It's Legal to Sell Pot in Colorado, But Not If You're in 4th Grade
DENVER - Two Colorado fourth graders were busted for selling marijuana at their elementary school, prompting officials today to urge adults to keep their weed locked away from kids.
School officials said a 10-year-old fourth grade boy brought a small quantity of leafy marijuana to Monfort Elementary School in Greeley, Colorado, on Monday.
"He sold it to three other fourth graders on the school playground, which resulted in a profit to the young man of $11," John Gates, director of safety and security for the Greeley-Evans School District, told ABC News.
The next day, Gates said one of the three young buyers brought a marijuana edible to school and gave it to the boy who sold the pot on Monday. That boy took a bite, but did not suffer any ill effects, Gates said.
Both boys apparently got the weed from relatives, according to Gates.

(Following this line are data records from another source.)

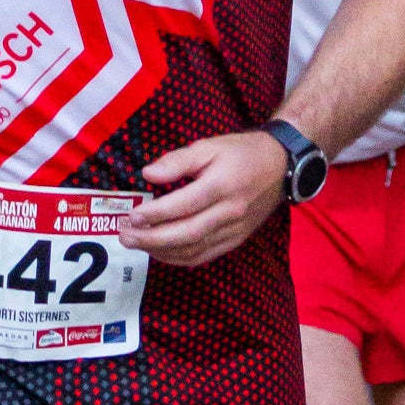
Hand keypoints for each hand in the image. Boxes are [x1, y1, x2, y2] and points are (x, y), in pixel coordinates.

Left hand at [127, 127, 289, 267]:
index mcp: (222, 185)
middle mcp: (229, 212)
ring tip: (136, 243)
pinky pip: (204, 256)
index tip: (131, 216)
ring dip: (161, 251)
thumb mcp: (209, 146)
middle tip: (125, 235)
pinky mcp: (235, 241)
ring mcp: (233, 230)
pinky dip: (179, 258)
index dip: (155, 214)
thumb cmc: (240, 153)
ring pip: (193, 250)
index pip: (184, 205)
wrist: (279, 167)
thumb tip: (148, 174)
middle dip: (152, 239)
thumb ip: (177, 160)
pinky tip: (160, 252)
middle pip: (186, 234)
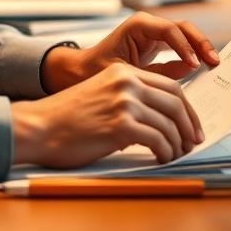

"Both of these kids took the marijuana without the consent of their grandparents," said Gates.
Gates said the four students involved will be suspended for a "significant" number of days, but declined to say exactly how long the punishment would be. Initially police were called, but officials have determined the incident will not he handled as a criminal matter, he said.
"We hope to send a good message here without ruining anybody's lives. The message we really want to get out here to the adults is, 'for crying out loud, secure it,'" Gates said.
Adults 21 and older have been able to buy recreational marijuana legally in Colorado since Jan. 1.
In a letter sent home to parents, Monfort Elementary School Principal Jennifer Sheldon said no student was injured.
"We know that many adults have greater access to marijuana since the change in the drug's legal status in Colorado," Sheldon wrote. "We urge all parents, grandparents and anyone who cares for children to treat marijuana as you would prescription drugs, alcohol or even firearms. This drug is potentially lethal to children, and should always be kept under lock and key, away from young people."
The side effects of edible marijuana - which can be far more potent than smoking a joint - have been raising new concerns after two recent deaths in Colorado. In one, a 19-year old college student died when he jumped off a hotel balcony after eating a marijuana-laced cookie. In the second, Richard Kirk, 47, was charged with shooting and killing his wife while she called 9-1-1, telling police her husband had consumed pot-infused candy.
Colorado's legislature is currently considering new safety regulations for marijuana edibles, including bills requiring stronger warning labels and lowering the amount of THC permitted in food.